Os três são réus em Ação de Investigação Judicial Eleitoral (AIJE) proposta por coligação adversária. Segundo a denúncia, eles teriam usado um veículo de comunicação impresso para interferir na vontade popular e no resultado das eleições, publicando matérias ofensivas ao candidato adversário e benéficas ao candidato da situação.

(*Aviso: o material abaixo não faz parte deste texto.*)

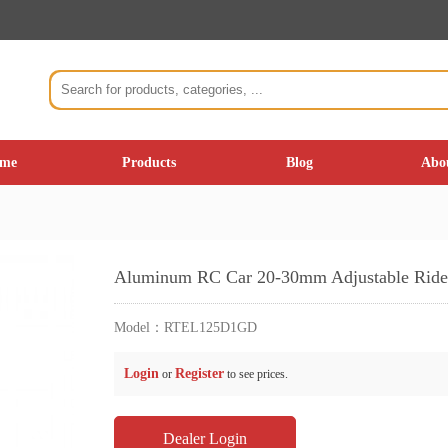
me
Products
Blog
Abo
Aluminum RC Car 20-30mm Adjustable Ride 
Model：
RTEL125D1GD
Login
Register
or
to see prices.
Dealer Login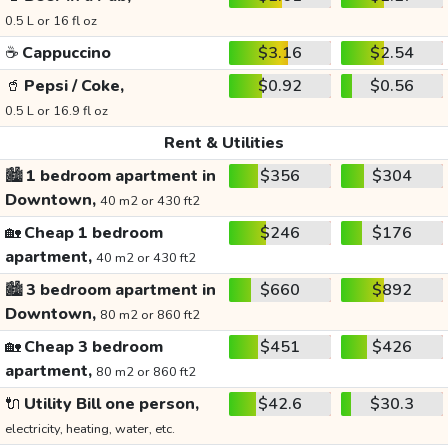
0.5 L or 16 fl oz
☕
Cappuccino
$3.16
$2.54
🥤
Pepsi / Coke,
$0.92
$0.56
0.5 L or 16.9 fl oz
Rent & Utilities
🏙️
1 bedroom apartment in
$356
$304
Downtown,
40 m2 or 430 ft2
🏡
Cheap 1 bedroom
$246
$176
apartment,
40 m2 or 430 ft2
🏙️
3 bedroom apartment in
$660
$892
Downtown,
80 m2 or 860 ft2
🏡
Cheap 3 bedroom
$451
$426
apartment,
80 m2 or 860 ft2
🔌
Utility Bill one person,
$42.6
$30.3
electricity, heating, water, etc.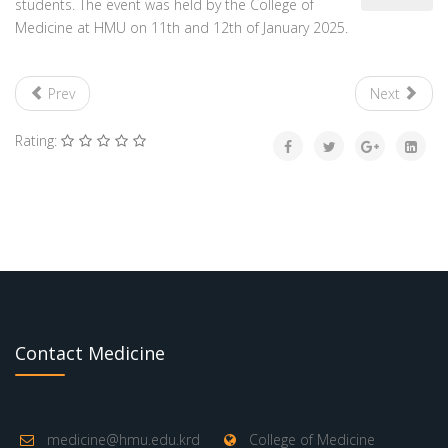
students. The event was held by the College of
Medicine at HMU on 11th and 12th of January 2025.
Prev
Next
Rating:
Contact Medicine
medicine@hmu.edu.krd
College of Medicine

A juíza eleitoral Ana Carolina Achôa Siqueira de Oliveira constatou que o periódico, que custa R$ 1,00, foi distribuído gratuitamente nas residências de Agudos durante a campanha eleitoral. Ela considerou que os réus abusaram dos poderes político e econômico e os declarou inelegíveis para as eleições dos próximos oito anos.
José Carlos Octaviani, que concorreu ao cargo de prefeito, mas foi derrotado por Altair Francisco Silva (PRB), contesta a decisão da Justiça de Agudos e diz que, se tivesse usado o jornal a seu favor, não teria perdido as eleições.
Ele conta que sua campanha custou pouco mais de R$ 60 mil. "Isso não é abuso de poder econômico. O adversário gastou valor equivalente", diz. "O adversário teve 15 mil votos e eu tive 7 mil. No que é que eu fui beneficiado?".